Programa pedagógico - Ainda com relação à, digamos, razão instrumental de Villa-Lobos na relação com o governo Getúlio, eu escrevi que ele estava convencido “de que o povo pode ser educado e atingir patamar superior de civilização por meio da música”. Ele achava “que os brasileiros não estavam preparados para ouvir Bach, suprassumo da civilização ocidental [em sua opinião e na opinião de seu amigo Mário de Andrade]. O remédio seria então prepará-los por meio da educação musical.

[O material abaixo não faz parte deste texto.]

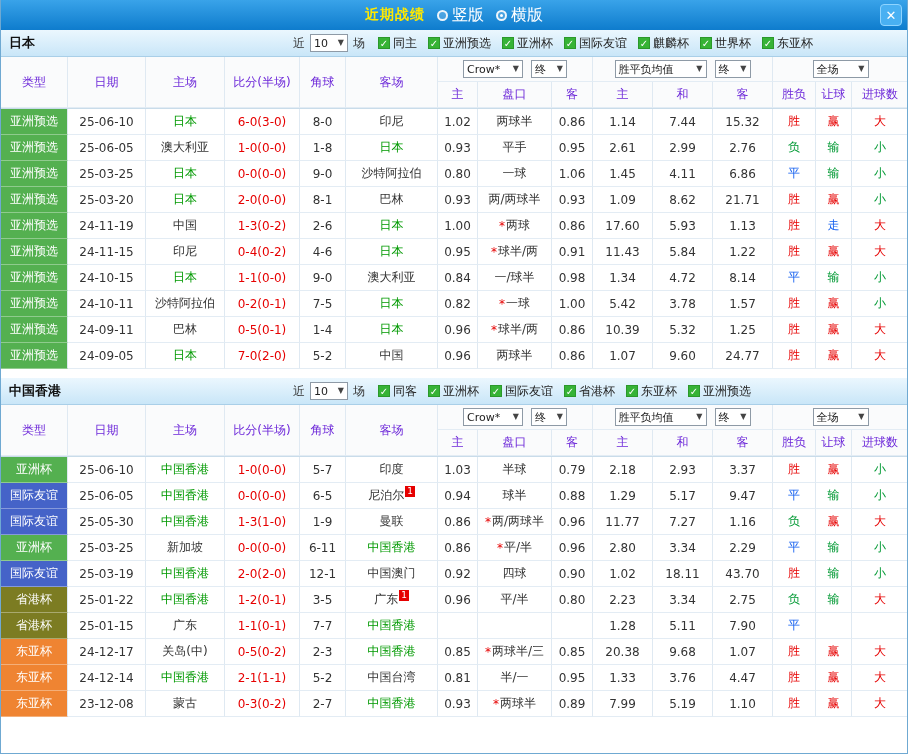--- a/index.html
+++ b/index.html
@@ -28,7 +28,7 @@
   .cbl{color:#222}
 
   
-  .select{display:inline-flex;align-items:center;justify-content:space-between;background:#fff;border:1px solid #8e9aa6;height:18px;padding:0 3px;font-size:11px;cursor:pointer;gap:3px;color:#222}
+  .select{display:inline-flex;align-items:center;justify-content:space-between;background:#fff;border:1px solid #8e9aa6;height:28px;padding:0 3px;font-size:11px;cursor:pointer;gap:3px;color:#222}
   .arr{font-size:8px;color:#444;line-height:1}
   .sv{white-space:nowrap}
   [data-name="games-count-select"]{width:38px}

Já em 1930, começou a compor as Bachianas Brasileiras, ‘transfigurando’ temas do folclore nacional na linguagem do mestre de  Leipzig, e a transcrever para o piano e o violoncelo peças do teclado de Bach. Em 1932, compôs o primeiro volume do Guia Prático, um conjunto de 137 cantos infantis, fazendo depois arranjos especiais de uma seleção dessas peças para o piano. O segundo volume contém hinos nacionais e escolares, além de canções patrióticas, algumas delas com loas aos trabalhadores e à figura de Vargas, segundo a cartilha do Estado Novo”.

Anotei ainda que como ele “estava no País em 1945, quando Vargas foi derrubado, a imagem do maestro, já conhecida no mundo inteiro, acabou sendo poupada. Isso contribuiu para que ele continuasse a sua carreira internacional, nos EUA e na Europa. Figura admirada pelos franceses desde os anos 1920, nos anos 1940 tornou-se uma personalidade de destaque entre os americanos, inicialmente empurrado pela política da boa vizinhança do presidente Franklin Roosevelt. Villa, que havia sido pioneiro na composição de trilha sonora para o cinema brasileiro, em 1937, com Descobrimento do Brasil, de Humberto Mauro, foi convidado, em 1958, pela Metro Goldwyn Mayer para fazer a trilha de Green Mansions (Floresta Amazônica), dirigido por Mel Ferrer e estrelado por Audrey Hepburn e Anthony Perkins.

Concluí o artigo afirmando que “talvez ainda não seja possível definir com precisão a personalidade tão complexa do maestro Heitor Villa-Lobos. Sua biografia merece importantes reparos, só viáveis com o aprofundamento das pesquisas já em curso. E sua obra necessita urgentemente de uma edição crítica, que certamente levará anos para ser concluída”.

Avanços - Nos últimos 11 anos, felizmente, houve avanços significativos na compreensão do homem e da obra, graças, por exemplo, aos esforços dos departamentos de música da Universidade Federal do Rio de Janeiro e da Universidade de São Paulo, que organizam anualmente seus respectivos “Simpósios Villa-Lobos”.

Quanto à revisão crítica da obra, a Fundação Osesp (Orquestra Sinfônica do Estado de São Paulo) concluiu o trabalho hercúleo, iniciado em 2011, de gravar a integral das sinfonias de Villa-Lobos com base em partituras corrigidas nota a nota. O projeto, concebido pelo diretor artístico da Fundação, Arthur Nestrovski, foi executado pelo maestro Isaac Karabtchevsky, estando disponível para o público numa caixa de seis CDs gravados pela Naxos Records.

Concluo esta crônica em pleno 8 de março, Dia Internacional das Mulheres, ouvindo a Modinha (Seresta nº 5), na voz da goiana Maria Lúcia Godoy, e a Melodia Sentimental, interpretada por Nadine Sierra, uma moça da Flórida.

Acabou!, exatamente como termina a seresta Cantiga do Viúvo, sobre versos do Carlos Drummond de Andrade.